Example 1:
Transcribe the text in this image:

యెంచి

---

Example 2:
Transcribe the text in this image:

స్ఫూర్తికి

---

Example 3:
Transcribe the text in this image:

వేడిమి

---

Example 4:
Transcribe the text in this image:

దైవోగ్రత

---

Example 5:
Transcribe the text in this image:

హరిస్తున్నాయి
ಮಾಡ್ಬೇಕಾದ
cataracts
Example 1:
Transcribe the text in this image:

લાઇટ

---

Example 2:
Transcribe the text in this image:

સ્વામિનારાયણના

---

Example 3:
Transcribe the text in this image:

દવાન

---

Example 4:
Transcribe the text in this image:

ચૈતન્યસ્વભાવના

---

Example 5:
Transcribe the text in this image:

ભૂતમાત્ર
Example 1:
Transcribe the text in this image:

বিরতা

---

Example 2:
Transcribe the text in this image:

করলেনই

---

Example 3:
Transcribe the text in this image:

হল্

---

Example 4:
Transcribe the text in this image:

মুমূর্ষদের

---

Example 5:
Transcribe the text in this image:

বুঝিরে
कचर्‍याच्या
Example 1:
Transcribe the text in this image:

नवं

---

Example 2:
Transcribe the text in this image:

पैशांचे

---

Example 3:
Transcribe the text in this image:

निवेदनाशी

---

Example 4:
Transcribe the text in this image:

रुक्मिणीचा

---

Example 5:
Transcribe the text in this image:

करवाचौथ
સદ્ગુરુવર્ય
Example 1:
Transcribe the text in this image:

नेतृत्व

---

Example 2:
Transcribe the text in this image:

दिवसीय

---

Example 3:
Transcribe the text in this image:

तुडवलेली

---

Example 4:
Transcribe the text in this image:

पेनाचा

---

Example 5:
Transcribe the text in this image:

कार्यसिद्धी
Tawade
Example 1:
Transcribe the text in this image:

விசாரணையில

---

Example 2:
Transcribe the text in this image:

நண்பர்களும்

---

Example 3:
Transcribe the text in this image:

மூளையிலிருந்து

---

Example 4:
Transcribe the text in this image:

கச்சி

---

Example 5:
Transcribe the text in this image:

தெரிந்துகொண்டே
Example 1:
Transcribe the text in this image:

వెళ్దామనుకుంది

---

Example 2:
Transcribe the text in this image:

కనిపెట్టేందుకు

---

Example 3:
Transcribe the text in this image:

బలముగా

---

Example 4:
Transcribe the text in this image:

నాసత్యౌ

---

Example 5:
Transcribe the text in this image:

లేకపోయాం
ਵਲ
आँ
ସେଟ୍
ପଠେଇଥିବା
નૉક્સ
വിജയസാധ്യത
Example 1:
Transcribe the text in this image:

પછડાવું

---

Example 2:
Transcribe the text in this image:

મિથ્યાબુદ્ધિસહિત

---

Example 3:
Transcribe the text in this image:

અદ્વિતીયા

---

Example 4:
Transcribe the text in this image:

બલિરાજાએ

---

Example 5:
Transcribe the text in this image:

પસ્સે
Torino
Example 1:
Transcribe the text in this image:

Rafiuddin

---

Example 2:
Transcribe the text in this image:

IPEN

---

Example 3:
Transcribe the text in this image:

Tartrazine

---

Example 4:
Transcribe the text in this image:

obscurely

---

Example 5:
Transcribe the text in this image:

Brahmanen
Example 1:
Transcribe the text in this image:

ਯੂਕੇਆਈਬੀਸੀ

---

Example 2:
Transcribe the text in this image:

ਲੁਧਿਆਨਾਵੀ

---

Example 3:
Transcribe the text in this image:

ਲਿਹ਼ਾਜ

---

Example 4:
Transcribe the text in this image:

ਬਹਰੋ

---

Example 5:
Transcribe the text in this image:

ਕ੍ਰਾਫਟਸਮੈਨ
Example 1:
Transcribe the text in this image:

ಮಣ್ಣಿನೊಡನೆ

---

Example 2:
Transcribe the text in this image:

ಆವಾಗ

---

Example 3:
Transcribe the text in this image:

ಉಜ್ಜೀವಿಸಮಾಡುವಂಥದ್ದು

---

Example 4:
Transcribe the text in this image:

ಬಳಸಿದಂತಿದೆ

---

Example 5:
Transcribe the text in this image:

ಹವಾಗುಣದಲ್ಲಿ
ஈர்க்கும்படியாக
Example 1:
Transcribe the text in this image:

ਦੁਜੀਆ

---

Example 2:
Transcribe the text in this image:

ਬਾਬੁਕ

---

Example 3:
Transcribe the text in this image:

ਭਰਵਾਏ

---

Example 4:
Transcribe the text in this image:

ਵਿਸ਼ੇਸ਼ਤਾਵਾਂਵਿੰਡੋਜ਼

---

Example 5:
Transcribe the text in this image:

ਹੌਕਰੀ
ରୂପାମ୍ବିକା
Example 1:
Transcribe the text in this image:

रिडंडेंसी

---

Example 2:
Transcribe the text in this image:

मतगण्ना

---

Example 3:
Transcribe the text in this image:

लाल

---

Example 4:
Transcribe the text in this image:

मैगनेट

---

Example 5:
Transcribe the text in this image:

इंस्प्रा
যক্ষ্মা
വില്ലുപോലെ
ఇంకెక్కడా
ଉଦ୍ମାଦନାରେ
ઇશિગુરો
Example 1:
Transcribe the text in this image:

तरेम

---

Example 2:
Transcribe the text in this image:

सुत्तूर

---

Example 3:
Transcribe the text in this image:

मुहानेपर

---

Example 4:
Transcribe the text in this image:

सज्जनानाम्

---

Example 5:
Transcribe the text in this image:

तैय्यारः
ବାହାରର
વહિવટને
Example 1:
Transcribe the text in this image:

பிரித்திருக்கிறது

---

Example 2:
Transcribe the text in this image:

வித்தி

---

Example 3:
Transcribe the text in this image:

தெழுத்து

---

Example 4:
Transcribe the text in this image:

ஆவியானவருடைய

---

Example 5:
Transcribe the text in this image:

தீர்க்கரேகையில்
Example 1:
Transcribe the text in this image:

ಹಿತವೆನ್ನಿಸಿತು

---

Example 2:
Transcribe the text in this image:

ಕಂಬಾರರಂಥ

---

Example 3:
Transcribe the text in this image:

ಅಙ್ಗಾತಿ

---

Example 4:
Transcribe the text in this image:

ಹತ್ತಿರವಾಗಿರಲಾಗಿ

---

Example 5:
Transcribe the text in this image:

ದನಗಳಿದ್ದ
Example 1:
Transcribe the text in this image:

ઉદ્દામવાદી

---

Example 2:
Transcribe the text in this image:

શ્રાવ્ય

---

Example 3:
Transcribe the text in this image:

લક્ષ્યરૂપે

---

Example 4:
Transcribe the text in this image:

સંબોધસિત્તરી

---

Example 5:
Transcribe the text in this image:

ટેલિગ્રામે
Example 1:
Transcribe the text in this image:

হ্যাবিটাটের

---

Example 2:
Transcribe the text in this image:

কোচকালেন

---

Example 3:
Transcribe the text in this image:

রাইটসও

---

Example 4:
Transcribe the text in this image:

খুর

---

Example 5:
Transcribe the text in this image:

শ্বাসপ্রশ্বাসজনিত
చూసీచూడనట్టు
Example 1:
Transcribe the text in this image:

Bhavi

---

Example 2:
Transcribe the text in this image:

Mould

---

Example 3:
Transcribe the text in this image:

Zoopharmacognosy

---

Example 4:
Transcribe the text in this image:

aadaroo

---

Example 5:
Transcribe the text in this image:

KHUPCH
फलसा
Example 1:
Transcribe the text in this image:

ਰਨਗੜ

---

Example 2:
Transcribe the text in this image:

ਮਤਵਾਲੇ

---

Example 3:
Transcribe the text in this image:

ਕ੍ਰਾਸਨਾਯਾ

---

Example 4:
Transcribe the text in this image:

※ ※ ※

**TASK PROMPT:** Each line of the data is to be restated exactly.

**WRITTEN SOLUTION:**
Example 1:
Transcribe the text in this image:

యెంచి

---

Example 2:
Transcribe the text in this image:

స్ఫూర్తికి

---

Example 3:
Transcribe the text in this image:

వేడిమి

---

Example 4:
Transcribe the text in this image:

దైవోగ్రత

---

Example 5:
Transcribe the text in this image:

హరిస్తున్నాయి
ಮಾಡ್ಬೇಕಾದ
cataracts
Example 1:
Transcribe the text in this image:

લાઇટ

---

Example 2:
Transcribe the text in this image:

સ્વામિનારાયણના

---

Example 3:
Transcribe the text in this image:

દવાન

---

Example 4:
Transcribe the text in this image:

ચૈતન્યસ્વભાવના

---

Example 5:
Transcribe the text in this image:

ભૂતમાત્ર
Example 1:
Transcribe the text in this image:

বিরতা

---

Example 2:
Transcribe the text in this image:

করলেনই

---

Example 3:
Transcribe the text in this image:

হল্

---

Example 4:
Transcribe the text in this image:

মুমূর্ষদের

---

Example 5:
Transcribe the text in this image:

বুঝিরে
कचर्‍याच्या
Example 1:
Transcribe the text in this image:

नवं

---

Example 2:
Transcribe the text in this image:

पैशांचे

---

Example 3:
Transcribe the text in this image:

निवेदनाशी

---

Example 4:
Transcribe the text in this image:

रुक्मिणीचा

---

Example 5:
Transcribe the text in this image:

करवाचौथ
સદ્ગુરુવર્ય
Example 1:
Transcribe the text in this image:

नेतृत्व

---

Example 2:
Transcribe the text in this image:

दिवसीय

---

Example 3:
Transcribe the text in this image:

तुडवलेली

---

Example 4:
Transcribe the text in this image:

पेनाचा

---

Example 5:
Transcribe the text in this image:

कार्यसिद्धी
Tawade
Example 1:
Transcribe the text in this image:

விசாரணையில

---

Example 2:
Transcribe the text in this image:

நண்பர்களும்

---

Example 3:
Transcribe the text in this image:

மூளையிலிருந்து

---

Example 4:
Transcribe the text in this image:

கச்சி

---

Example 5:
Transcribe the text in this image:

தெரிந்துகொண்டே
Example 1:
Transcribe the text in this image:

వెళ్దామనుకుంది

---

Example 2:
Transcribe the text in this image:

కనిపెట్టేందుకు

---

Example 3:
Transcribe the text in this image:

బలముగా

---

Example 4:
Transcribe the text in this image:

నాసత్యౌ

---

Example 5:
Transcribe the text in this image:

లేకపోయాం
ਵਲ
आँ
ସେଟ୍
ପଠେଇଥିବା
નૉક્સ
വിജയസാധ്യത
Example 1:
Transcribe the text in this image:

પછડાવું

---

Example 2:
Transcribe the text in this image:

મિથ્યાબુદ્ધિસહિત

---

Example 3:
Transcribe the text in this image:

અદ્વિતીયા

---

Example 4:
Transcribe the text in this image:

બલિરાજાએ

---

Example 5:
Transcribe the text in this image:

પસ્સે
Torino
Example 1:
Transcribe the text in this image:

Rafiuddin

---

Example 2:
Transcribe the text in this image:

IPEN

---

Example 3:
Transcribe the text in this image:

Tartrazine

---

Example 4:
Transcribe the text in this image:

obscurely

---

Example 5:
Transcribe the text in this image:

Brahmanen
Example 1:
Transcribe the text in this image:

ਯੂਕੇਆਈਬੀਸੀ

---

Example 2:
Transcribe the text in this image:

ਲੁਧਿਆਨਾਵੀ

---

Example 3:
Transcribe the text in this image:

ਲਿਹ਼ਾਜ

---

Example 4:
Transcribe the text in this image:

ਬਹਰੋ

---

Example 5:
Transcribe the text in this image:

ਕ੍ਰਾਫਟਸਮੈਨ
Example 1:
Transcribe the text in this image:

ಮಣ್ಣಿನೊಡನೆ

---

Example 2:
Transcribe the text in this image:

ಆವಾಗ

---

Example 3:
Transcribe the text in this image:

ಉಜ್ಜೀವಿಸಮಾಡುವಂಥದ್ದು

---

Example 4:
Transcribe the text in this image:

ಬಳಸಿದಂತಿದೆ

---

Example 5:
Transcribe the text in this image:

ಹವಾಗುಣದಲ್ಲಿ
ஈர்க்கும்படியாக
Example 1:
Transcribe the text in this image:

ਦੁਜੀਆ

---

Example 2:
Transcribe the text in this image:

ਬਾਬੁਕ

---

Example 3:
Transcribe the text in this image:

ਭਰਵਾਏ

---

Example 4:
Transcribe the text in this image:

ਵਿਸ਼ੇਸ਼ਤਾਵਾਂਵਿੰਡੋਜ਼

---

Example 5:
Transcribe the text in this image:

ਹੌਕਰੀ
ରୂପାମ୍ବିକା
Example 1:
Transcribe the text in this image:

रिडंडेंसी

---

Example 2:
Transcribe the text in this image:

मतगण्ना

---

Example 3:
Transcribe the text in this image:

लाल

---

Example 4:
Transcribe the text in this image:

मैगनेट

---

Example 5:
Transcribe the text in this image:

इंस्प्रा
যক্ষ্মা
വില്ലുപോലെ
ఇంకెక్కడా
ଉଦ୍ମାଦନାରେ
ઇશિગુરો
Example 1:
Transcribe the text in this image:

तरेम

---

Example 2:
Transcribe the text in this image:

सुत्तूर

---

Example 3:
Transcribe the text in this image:

मुहानेपर

---

Example 4:
Transcribe the text in this image:

सज्जनानाम्

---

Example 5:
Transcribe the text in this image:

तैय्यारः
ବାହାରର
વહિવટને
Example 1:
Transcribe the text in this image:

பிரித்திருக்கிறது

---

Example 2:
Transcribe the text in this image:

வித்தி

---

Example 3:
Transcribe the text in this image:

தெழுத்து

---

Example 4:
Transcribe the text in this image:

ஆவியானவருடைய

---

Example 5:
Transcribe the text in this image:

தீர்க்கரேகையில்
Example 1:
Transcribe the text in this image:

ಹಿತವೆನ್ನಿಸಿತು

---

Example 2:
Transcribe the text in this image:

ಕಂಬಾರರಂಥ

---

Example 3:
Transcribe the text in this image:

ಅಙ್ಗಾತಿ

---

Example 4:
Transcribe the text in this image:

ಹತ್ತಿರವಾಗಿರಲಾಗಿ

---

Example 5:
Transcribe the text in this image:

ದನಗಳಿದ್ದ
Example 1:
Transcribe the text in this image:

ઉદ્દામવાદી

---

Example 2:
Transcribe the text in this image:

શ્રાવ્ય

---

Example 3:
Transcribe the text in this image:

લક્ષ્યરૂપે

---

Example 4:
Transcribe the text in this image:

સંબોધસિત્તરી

---

Example 5:
Transcribe the text in this image:

ટેલિગ્રામે
Example 1:
Transcribe the text in this image:

হ্যাবিটাটের

---

Example 2:
Transcribe the text in this image:

কোচকালেন

---

Example 3:
Transcribe the text in this image:

রাইটসও

---

Example 4:
Transcribe the text in this image:

খুর

---

Example 5:
Transcribe the text in this image:

শ্বাসপ্রশ্বাসজনিত
చూసీచూడనట్టు
Example 1:
Transcribe the text in this image:

Bhavi

---

Example 2:
Transcribe the text in this image:

Mould

---

Example 3:
Transcribe the text in this image:

Zoopharmacognosy

---

Example 4:
Transcribe the text in this image:

aadaroo

---

Example 5:
Transcribe the text in this image:

KHUPCH
फलसा
Example 1:
Transcribe the text in this image:

ਰਨਗੜ

---

Example 2:
Transcribe the text in this image:

ਮਤਵਾਲੇ

---

Example 3:
Transcribe the text in this image:

ਕ੍ਰਾਸਨਾਯਾ

---

Example 4:
Transcribe the text in this image:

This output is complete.